◆ **Texte de la page**

━━━━━━━━━━

Les Chroniques de l'Imaginaire

Debats, Jeanne-A

Mureliane : Jeanne Debats, bonjour. Merci d'avoir accepté cette interview pour les Chroniques de l'Imaginaire.

Jeanne-A Debats : Bonjour.

M : Tu viens de publier récemment chez L'Atalante, notamment le roman Plaguers, qui a été chroniqué ici. Peux-tu m'en dire plus sur la genèse de ce roman ?

JAD : Au départ, c'était une nouvelle, qui commençait par l'entrée de Quentin et Ilya dans la Réserve, et je ne savais pas du tout ce qui allait se passer, je ne savais pas pourquoi ce garçon faisait naître de l'eau, et cette fille des fleurs. Tout ce que je savais, c'est qu'ils n'étaient pas à la place où ils croyaient être, où ils savaient être, où ils voulaient être, et que c'est une problématique humaine. Avant même d'être adolescente, c'est une problématique humaine, et je ne savais pas comment j'allais répondre à ça, et si même j'allais y répondre, de facto.

M : Le problème de la place.

JAD : Le problème de qui est-ce que je suis, qu'est-ce que je fais avec ça, avec qui ou quoi vais-je baiser et est-ce que c'est si grave si c'est un guéridon ? Voilà. En gros. J'entends "un guéridon" quelque chose qui n'est pas, à la base, communément, socialement, accepté. Par ailleurs j'avais un monde en moi un monde de catastrophe, pré-post-apocalyptique à gérer... Et donc ça a commencé par une nouvelle, puis une novella, puis le propos... Je pouvais pas tout régler en quelques pages, donc ça s'est épaissi lentement, lentement, lentement, jusqu'au moment où c'est arrivé à L'Atalante, et où ça a pris 150 000 signes. De plus. C'est aussi un roman sur l'amour, la fusion, le lâcher-prise et l'extase. Voilà. C'est tout ce que je peux en dire. Le reste est dedans.

━━━━━━━━━━

◆ **Série d'exercices**
a. Selon l'entretien avec Jeanne-A Debats, chez quel éditeur a paru le roman Plaguers ?
b. Dans l'entretien avec Jeanne-A Debats, recopiez le passage allant de "Jeanne-A Debats : Bonjour." jusqu'à "répondre, de facto." en substituant "Forêt" à "Réserve".
c. Rédigez la suite de l'entretien avec Jeanne-A Debats, à partir de la fin de sa dernière réplique.

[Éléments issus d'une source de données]
━━━━━━━━━━

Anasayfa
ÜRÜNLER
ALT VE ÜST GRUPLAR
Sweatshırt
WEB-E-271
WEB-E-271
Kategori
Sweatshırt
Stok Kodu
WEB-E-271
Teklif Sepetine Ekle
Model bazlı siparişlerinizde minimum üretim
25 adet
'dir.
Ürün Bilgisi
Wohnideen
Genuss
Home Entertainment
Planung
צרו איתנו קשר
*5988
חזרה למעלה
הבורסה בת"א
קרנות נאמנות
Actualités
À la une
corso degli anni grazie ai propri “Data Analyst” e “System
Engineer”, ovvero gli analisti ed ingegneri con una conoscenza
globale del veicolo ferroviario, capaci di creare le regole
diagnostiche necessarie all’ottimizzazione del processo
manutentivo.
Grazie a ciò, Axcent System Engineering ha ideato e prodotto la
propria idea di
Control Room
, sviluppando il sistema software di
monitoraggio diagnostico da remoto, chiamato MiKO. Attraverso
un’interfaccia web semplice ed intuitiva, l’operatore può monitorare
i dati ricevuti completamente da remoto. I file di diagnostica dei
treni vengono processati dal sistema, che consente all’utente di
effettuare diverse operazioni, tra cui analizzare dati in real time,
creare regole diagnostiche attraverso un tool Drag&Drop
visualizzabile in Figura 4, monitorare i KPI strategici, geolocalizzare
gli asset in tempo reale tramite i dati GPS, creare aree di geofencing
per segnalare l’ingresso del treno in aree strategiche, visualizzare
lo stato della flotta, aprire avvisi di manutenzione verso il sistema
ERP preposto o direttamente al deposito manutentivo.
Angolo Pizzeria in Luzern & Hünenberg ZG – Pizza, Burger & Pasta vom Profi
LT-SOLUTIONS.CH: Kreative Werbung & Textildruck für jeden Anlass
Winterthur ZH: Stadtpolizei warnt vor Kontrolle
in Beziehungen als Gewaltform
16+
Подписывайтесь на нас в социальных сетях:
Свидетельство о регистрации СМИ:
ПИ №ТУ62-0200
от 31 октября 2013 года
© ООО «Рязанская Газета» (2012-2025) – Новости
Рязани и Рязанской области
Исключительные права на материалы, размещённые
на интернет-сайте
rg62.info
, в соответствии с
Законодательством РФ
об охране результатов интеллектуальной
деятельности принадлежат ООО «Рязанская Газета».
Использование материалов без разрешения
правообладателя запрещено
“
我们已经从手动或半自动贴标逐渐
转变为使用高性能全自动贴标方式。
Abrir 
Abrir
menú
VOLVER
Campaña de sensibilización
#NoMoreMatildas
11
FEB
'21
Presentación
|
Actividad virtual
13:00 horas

━━━━━━━━━━

◆ **Corrigé**
a. Chez L'Atalante.

b.
Jeanne-A Debats : Bonjour.

M : Tu viens de publier récemment chez L'Atalante, notamment le roman Plaguers, qui a été chroniqué ici. Peux-tu m'en dire plus sur la genèse de ce roman ?

JAD : Au départ, c'était une nouvelle, qui commençait par l'entrée de Quentin et Ilya dans la Forêt, et je ne savais pas du tout ce qui allait se passer, je ne savais pas pourquoi ce garçon faisait naître de l'eau, et cette fille des fleurs. Tout ce que je savais, c'est qu'ils n'étaient pas à la place où ils croyaient être, où ils savaient être, où ils voulaient être, et que c'est une problématique humaine. Avant même d'être adolescente, c'est une problématique humaine, et je ne savais pas comment j'allais répondre à ça, et si même j'allais y répondre, de facto.

c.
M : Qu'est-ce que tu dirais sur la classification ? Personnellement, je ne l'ai pas du tout lu comme un livre "jeunesse", même si les héros sont jeunes en âge, pour une partie d'entre eux en tout cas. Est-ce que pour toi c'est un roman jeunesse, un roman adulte ? Est-ce que tu as envie de le classifier ? Est-ce que l'idée même de classification te hérisse ? Qu'est-ce que tu en dirais, toi ?

JAD : Pour moi, c'est un roman, point. Et j'espère qu'il est lisible de l'âge où j'ai commencé à lire des romans, à l'âge où je finirai de lire des romans, ce qui est la base d'un roman. Ca me hérisse qu'on me le classe en adulte, ça me hérisse qu'on me le classe en jeunesse. Parce que, de toute façon, déjà, ça n'est PAS le héros qui parle, ce n'est PAS un jeune homme : le héros qui raconte l'histoire, c'est Quentin et il a quarante ou cinquante ans au moment où il la raconte, il a une analyse sur ce qui se passe, même s'il décrit des situations et des ressentis qui sont ceux d'un adolescent, les siens, à l'époque, mais qu'il aurait été bien incapable de décrire et de ressentir et de... enfin, de les ressentir, bien sûr ! mais de les analyser comme il le fait, certainement pas ! Donc le héros, il a quarante ans, en fait. Il a mon âge, ça pourrait être moi qui parle. Mais ce qu'il décrit, c'est une situation adolescente.
Cela dit, je reste persuadée que même à quarante et cinquante ans, on est des ados qui se maîtrisent assez mal. On peut jouer toute une panoplie de rôles sociaux, mais personnellement dans ma tête j'ai encore treize ans ! Y'a qu'à voir comment il m'arrive de me planter gravement, douloureusement, nocivement, puérilement et de planter les autres avec moi ! ça, c'est terriblement adolescent.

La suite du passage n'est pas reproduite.